Assignment | Reproduce the listing below word for word, leaving out the pictures.

Dataset entries |
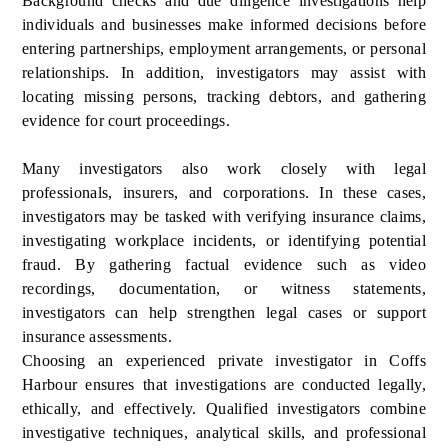
Background checks and due diligence investigations help
individuals and businesses make informed decisions before
entering partnerships, employment arrangements, or personal
relationships. In addition, investigators may assist with
locating missing persons, tracking debtors, and gathering
evidence for court proceedings.
Many investigators also work closely with legal
professionals, insurers, and corporations. In these cases,
investigators may be tasked with verifying insurance claims,
investigating workplace incidents, or identifying potential
fraud. By gathering factual evidence such as video
recordings, documentation, or witness statements,
investigators can help strengthen legal cases or support
insurance assessments.
Choosing an experienced private investigator in Coffs
Harbour ensures that investigations are conducted legally,
ethically, and effectively. Qualified investigators combine
investigative techniques, analytical skills, and professional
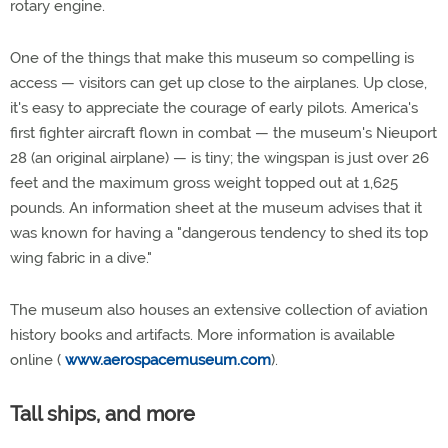
rotary engine.
One of the things that make this museum so compelling is
access — visitors can get up close to the airplanes. Up close,
it's easy to appreciate the courage of early pilots. America's
first fighter aircraft flown in combat — the museum's Nieuport
28 (an original airplane) — is tiny; the wingspan is just over 26
feet and the maximum gross weight topped out at 1,625
pounds. An information sheet at the museum advises that it
was known for having a "dangerous tendency to shed its top
wing fabric in a dive."
The museum also houses an extensive collection of aviation
history books and artifacts. More information is available
online (
www.aerospacemuseum.com
).
Tall ships, and more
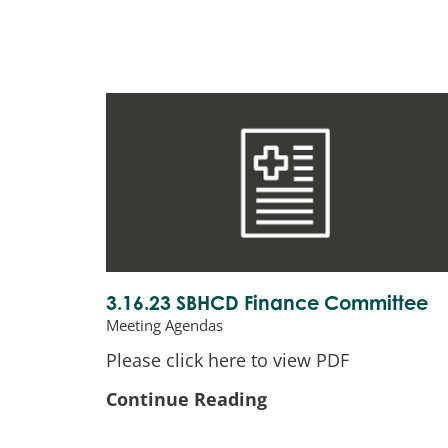
3.16.23 SBHCD Finance Committee
Meeting Agendas
Please click here to view PDF
Continue Reading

Answer box |
Background checks and due diligence investigations help
individuals and businesses make informed decisions before
entering partnerships, employment arrangements, or personal
relationships. In addition, investigators may assist with
locating missing persons, tracking debtors, and gathering
evidence for court proceedings.
Many investigators also work closely with legal
professionals, insurers, and corporations. In these cases,
investigators may be tasked with verifying insurance claims,
investigating workplace incidents, or identifying potential
fraud. By gathering factual evidence such as video
recordings, documentation, or witness statements,
investigators can help strengthen legal cases or support
insurance assessments.
Choosing an experienced private investigator in Coffs
Harbour ensures that investigations are conducted legally,
ethically, and effectively. Qualified investigators combine
investigative techniques, analytical skills, and professional
rotary engine.
One of the things that make this museum so compelling is
access — visitors can get up close to the airplanes. Up close,
it's easy to appreciate the courage of early pilots. America's
first fighter aircraft flown in combat — the museum's Nieuport
28 (an original airplane) — is tiny; the wingspan is just over 26
feet and the maximum gross weight topped out at 1,625
pounds. An information sheet at the museum advises that it
was known for having a "dangerous tendency to shed its top
wing fabric in a dive."
The museum also houses an extensive collection of aviation
history books and artifacts. More information is available
online (
www.aerospacemuseum.com
).
Tall ships, and more
3.16.23 SBHCD Finance Committee
Meeting Agendas
Please click here to view PDF
Continue Reading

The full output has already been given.